Directions: Once the pictures are set aside, print the records that follow exactly as written.

Records supplied:
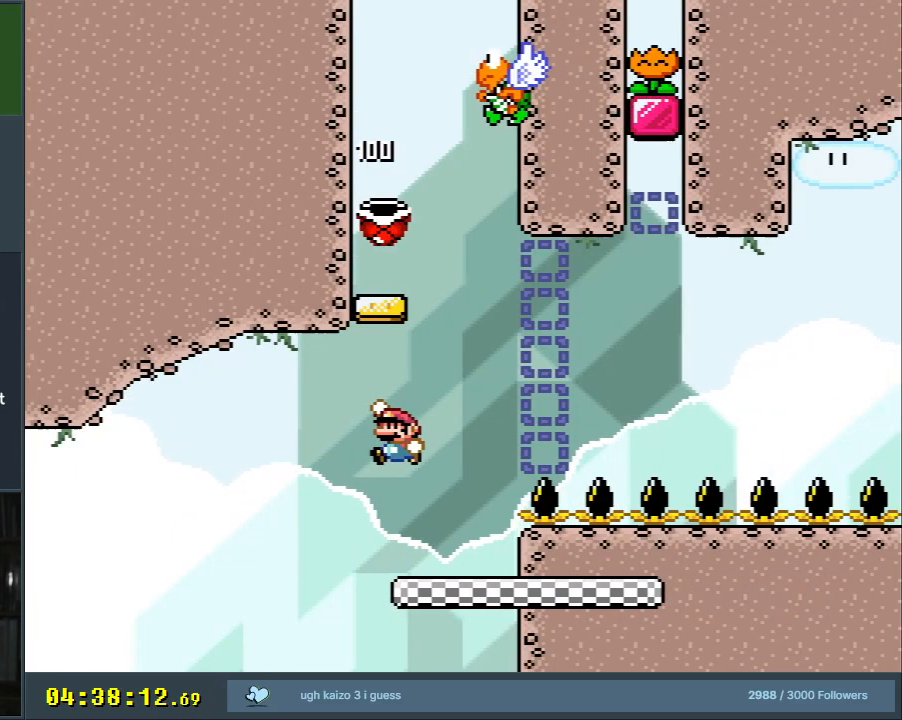
{"buttons": ["X", "DPAD_LEFT"], "events": [[67, "DPAD_UP", "down"], [167, "DPAD_RIGHT", "up"], [183, "Y", "up"], [250, "B", "up"], [317, "DPAD_UP", "up"], [433, "X", "down"], [450, "DPAD_LEFT", "down"]]}
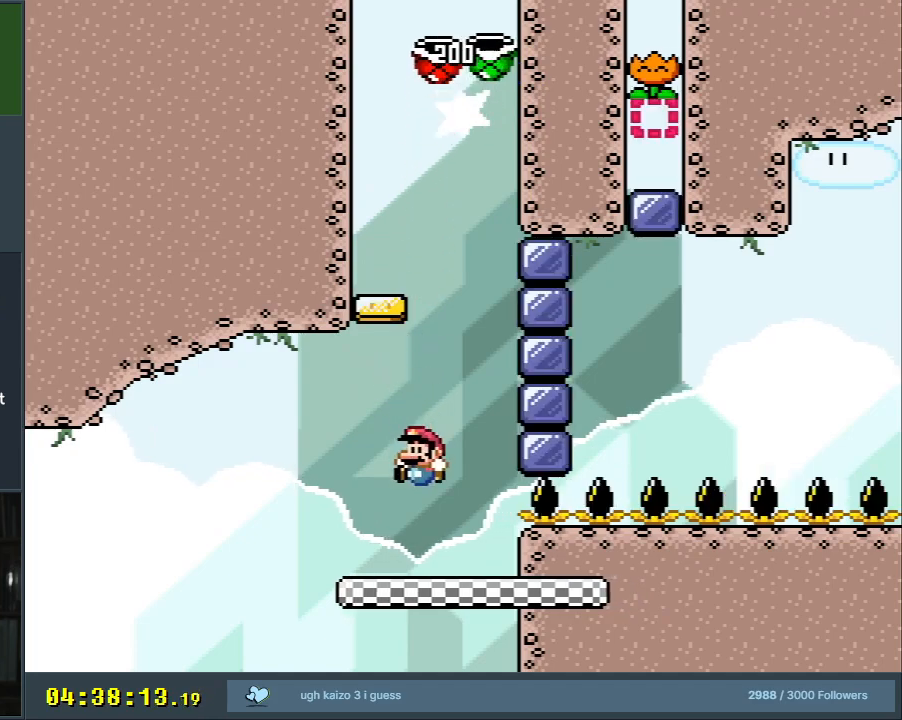
{"buttons": ["X"], "events": [[50, "DPAD_LEFT", "up"]]}
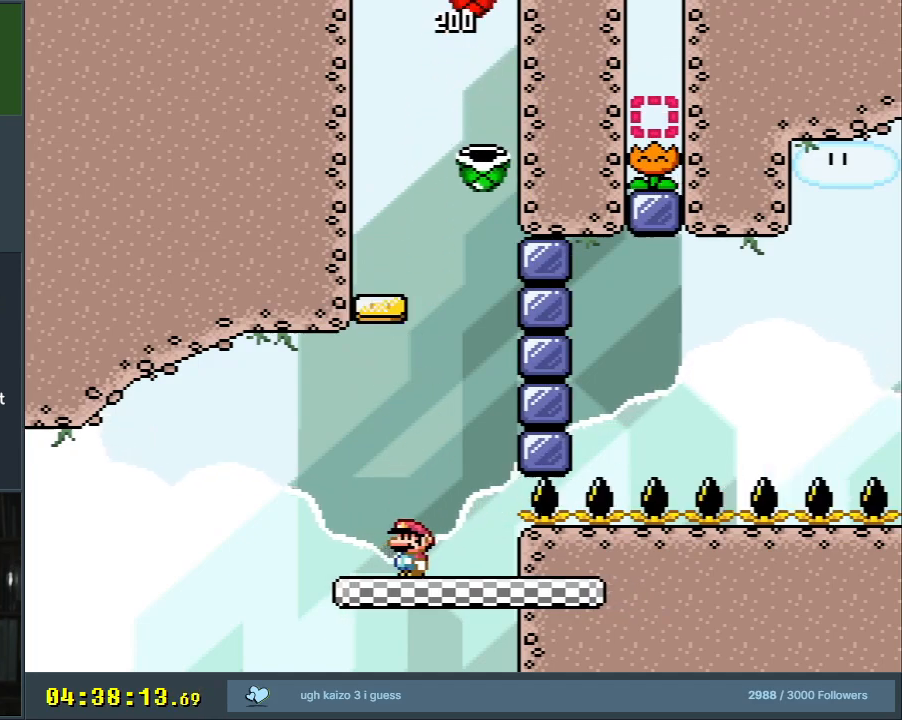
{"buttons": ["A"], "events": [[33, "A", "down"], [200, "DPAD_RIGHT", "down"], [217, "X", "up"], [317, "DPAD_RIGHT", "up"]]}
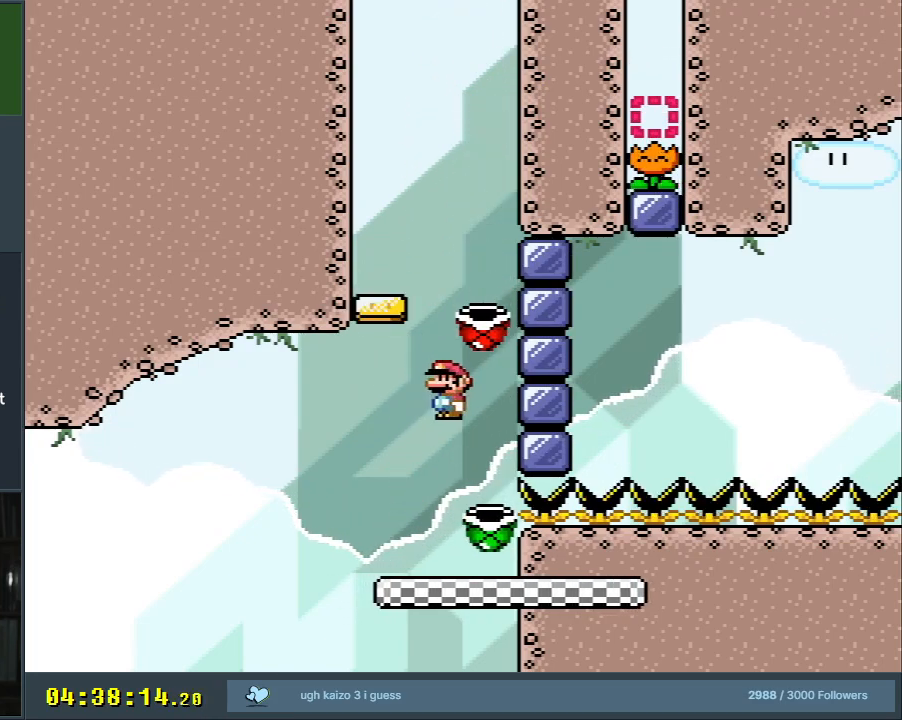
{"buttons": ["Y"], "events": [[133, "DPAD_LEFT", "down"], [200, "A", "up"], [250, "DPAD_LEFT", "up"], [300, "Y", "down"]]}
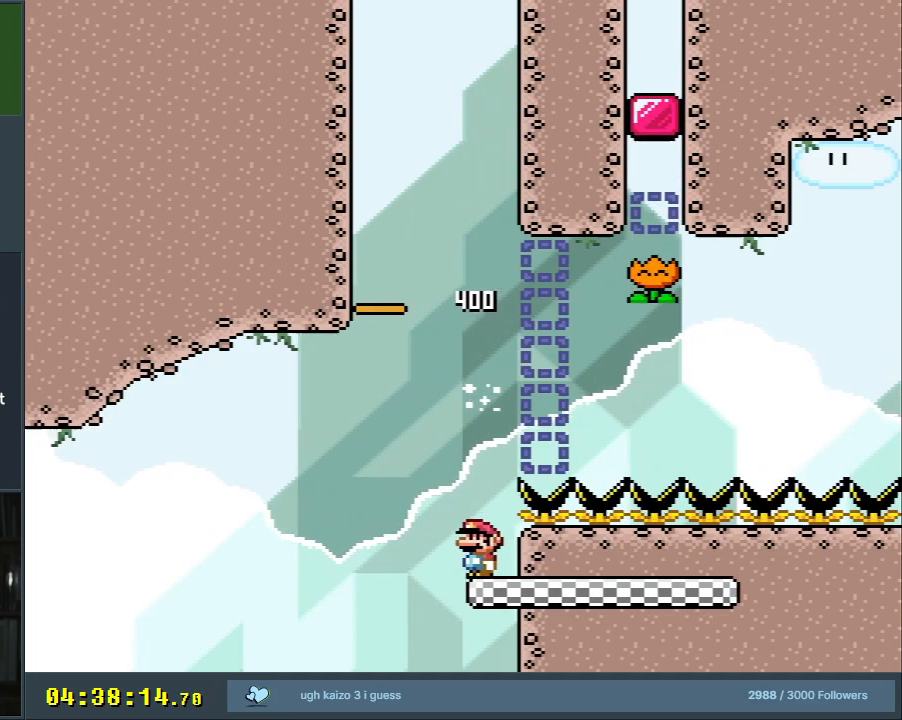
{"buttons": ["B", "Y", "DPAD_RIGHT"], "events": [[33, "B", "down"], [50, "DPAD_RIGHT", "down"], [317, "B", "up"], [500, "B", "down"]]}
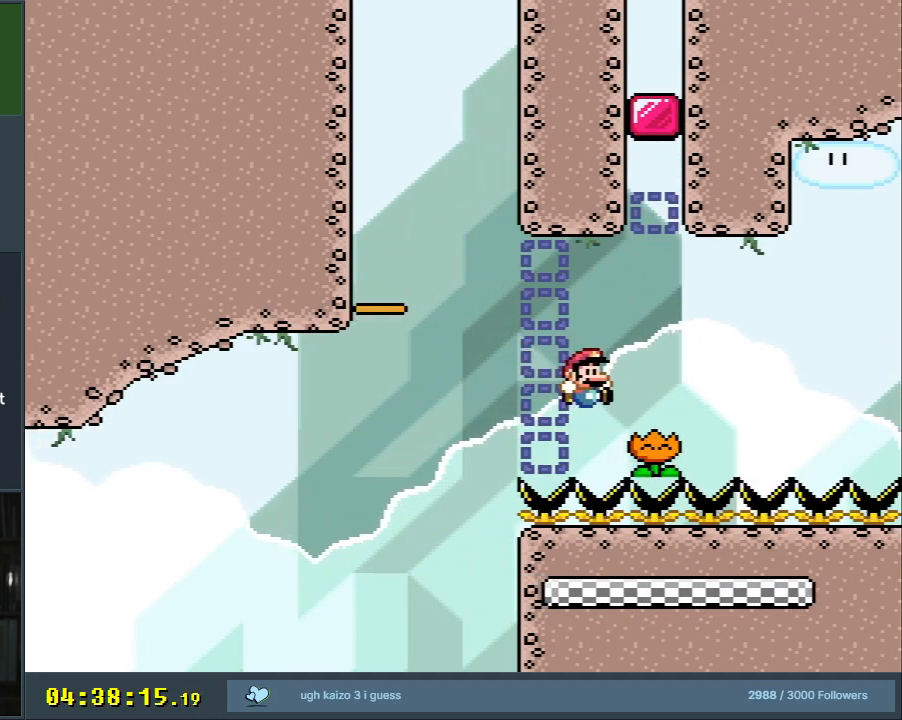
{"buttons": ["Y", "DPAD_RIGHT"], "events": [[333, "B", "up"]]}
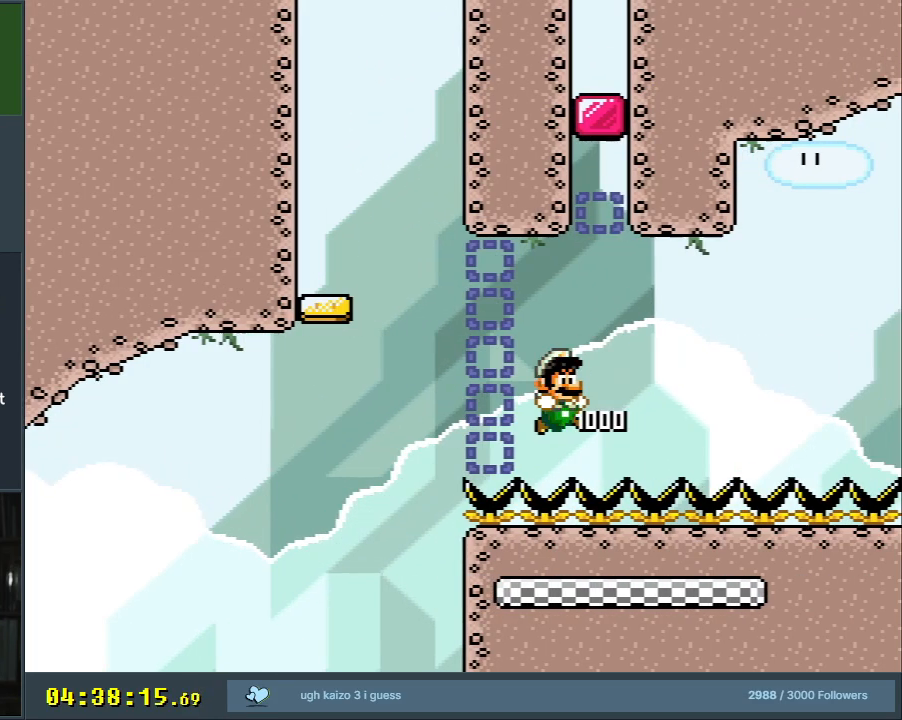
{"buttons": ["X", "DPAD_RIGHT"], "events": [[200, "X", "down"], [200, "Y", "up"]]}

The completed task:
{"buttons": ["X", "DPAD_LEFT"], "events": [[67, "DPAD_UP", "down"], [167, "DPAD_RIGHT", "up"], [183, "Y", "up"], [250, "B", "up"], [317, "DPAD_UP", "up"], [433, "X", "down"], [450, "DPAD_LEFT", "down"]]}
{"buttons": ["X"], "events": [[50, "DPAD_LEFT", "up"]]}
{"buttons": ["A"], "events": [[33, "A", "down"], [200, "DPAD_RIGHT", "down"], [217, "X", "up"], [317, "DPAD_RIGHT", "up"]]}
{"buttons": ["Y"], "events": [[133, "DPAD_LEFT", "down"], [200, "A", "up"], [250, "DPAD_LEFT", "up"], [300, "Y", "down"]]}
{"buttons": ["B", "Y", "DPAD_RIGHT"], "events": [[33, "B", "down"], [50, "DPAD_RIGHT", "down"], [317, "B", "up"], [500, "B", "down"]]}
{"buttons": ["Y", "DPAD_RIGHT"], "events": [[333, "B", "up"]]}
{"buttons": ["X", "DPAD_RIGHT"], "events": [[200, "X", "down"], [200, "Y", "up"]]}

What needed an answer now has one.